Westbrook may not be as natural or as frequent a facilitator as Rose is, but his mid-range game is far superior. Compare their careers so far head-to-head, and you'll find that Rose has been only a slightly more efficient shooter and scorer, while Westbrook is the better rebounder and thief, with nearly identical assist, usage rate and PER numbers between them.

The biggest difference between the two? Perception. Rose is praised for dominating possession and filling up the scoring column because the Chicago Bulls need him to do just that if they're to win basketball games as presently designed. Westbrook, on the other hand, is often panned for his Rose-like qualities because of the notion out there that by playing like Derrick, he's detracting from the rest of OKC's "Big Three."

Frankly, though, the Thunder need Westbrook to play his game his way if they're to maintain top-dog status in the Western Conference. Westbrook, Durant and Harden are all scoring savants, but the gap in such ability between those three and the rest of OKC's roster is immense. In fact, they were the only three Thunder players to average 10 or more points per game last season.
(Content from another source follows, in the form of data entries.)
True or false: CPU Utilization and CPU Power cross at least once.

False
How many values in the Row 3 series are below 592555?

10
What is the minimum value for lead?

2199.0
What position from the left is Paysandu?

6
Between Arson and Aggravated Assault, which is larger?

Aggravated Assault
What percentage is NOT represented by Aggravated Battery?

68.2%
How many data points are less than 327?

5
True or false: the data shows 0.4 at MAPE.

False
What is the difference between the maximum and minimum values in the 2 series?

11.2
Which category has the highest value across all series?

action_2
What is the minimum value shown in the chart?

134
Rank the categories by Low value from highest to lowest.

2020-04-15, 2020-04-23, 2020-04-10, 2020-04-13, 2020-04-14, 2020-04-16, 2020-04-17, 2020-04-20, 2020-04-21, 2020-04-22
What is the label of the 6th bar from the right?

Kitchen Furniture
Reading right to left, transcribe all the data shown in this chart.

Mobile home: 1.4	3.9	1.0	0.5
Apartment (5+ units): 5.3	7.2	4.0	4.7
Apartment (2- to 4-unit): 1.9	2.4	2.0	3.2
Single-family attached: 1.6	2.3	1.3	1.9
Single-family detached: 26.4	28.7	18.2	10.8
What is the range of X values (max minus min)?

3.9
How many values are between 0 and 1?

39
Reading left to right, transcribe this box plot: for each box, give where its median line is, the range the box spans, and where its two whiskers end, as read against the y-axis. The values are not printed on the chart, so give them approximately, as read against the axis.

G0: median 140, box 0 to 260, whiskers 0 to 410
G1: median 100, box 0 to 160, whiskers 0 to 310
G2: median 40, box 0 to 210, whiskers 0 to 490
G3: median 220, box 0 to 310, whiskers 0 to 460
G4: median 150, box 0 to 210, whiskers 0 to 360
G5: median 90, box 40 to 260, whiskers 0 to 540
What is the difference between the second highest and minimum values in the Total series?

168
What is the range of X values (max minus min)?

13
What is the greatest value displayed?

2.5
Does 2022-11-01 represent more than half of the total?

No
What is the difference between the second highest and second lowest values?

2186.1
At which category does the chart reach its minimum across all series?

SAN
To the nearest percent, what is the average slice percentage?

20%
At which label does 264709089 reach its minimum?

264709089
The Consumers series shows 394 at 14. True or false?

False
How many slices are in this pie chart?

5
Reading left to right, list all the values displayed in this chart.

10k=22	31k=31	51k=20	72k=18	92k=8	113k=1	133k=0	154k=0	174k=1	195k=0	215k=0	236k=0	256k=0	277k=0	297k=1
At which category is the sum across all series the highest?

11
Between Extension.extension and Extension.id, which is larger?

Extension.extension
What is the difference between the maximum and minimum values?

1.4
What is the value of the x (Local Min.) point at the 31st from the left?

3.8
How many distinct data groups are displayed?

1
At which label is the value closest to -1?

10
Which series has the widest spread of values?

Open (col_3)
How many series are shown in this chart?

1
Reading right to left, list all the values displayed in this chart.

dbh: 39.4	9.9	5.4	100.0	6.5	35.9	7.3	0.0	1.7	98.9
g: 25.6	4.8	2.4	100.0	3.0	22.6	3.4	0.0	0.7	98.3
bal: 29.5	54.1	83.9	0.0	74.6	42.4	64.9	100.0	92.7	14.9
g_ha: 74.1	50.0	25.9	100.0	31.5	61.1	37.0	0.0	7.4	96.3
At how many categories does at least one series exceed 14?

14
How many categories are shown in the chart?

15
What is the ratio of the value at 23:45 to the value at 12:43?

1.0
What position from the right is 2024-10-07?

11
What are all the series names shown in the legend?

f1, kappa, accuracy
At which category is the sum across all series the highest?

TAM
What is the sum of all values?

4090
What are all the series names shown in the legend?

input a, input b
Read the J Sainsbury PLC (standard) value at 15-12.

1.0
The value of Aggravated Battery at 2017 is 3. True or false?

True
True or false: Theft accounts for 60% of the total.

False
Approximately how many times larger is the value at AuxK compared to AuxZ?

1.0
The next best, Serge Ibaka, checked in at 9.1 points, though he'd hardly be considered a consistent scoring threat. Sure, he can throw down the occasional dunk and pop out to 18 feet, but those are hardly Ibaka's best strengths as a player.

Beyond Ibaka, nobody in OKC contributed more than the 5.5 points per game posted by Daequan Cook. Thabo Sefolosha was the team's most accurate three-point shooter, at 43.7 percent, but only attempted 1.7 of them on a nightly basis.

Take Westbrook's production out of the equation, and the scoring burden shifts ever more onerously onto the shoulders of Durant and Harden.

Not that those two couldn't handle it, but rather that doing so would likely exact a severe toll on OKC's prospects of contention. 

Which is precisely why the Thunder need Westbrook to be a destructive force on the offensive end, and are willing to take the bad with the tremendous good he does. When Westbrook scores, they usually win. When he doesn't, they usually lose.

Simple as that, and, hopefully, simple enough for Skip Bayless and talking heads of his ilk to comprehend.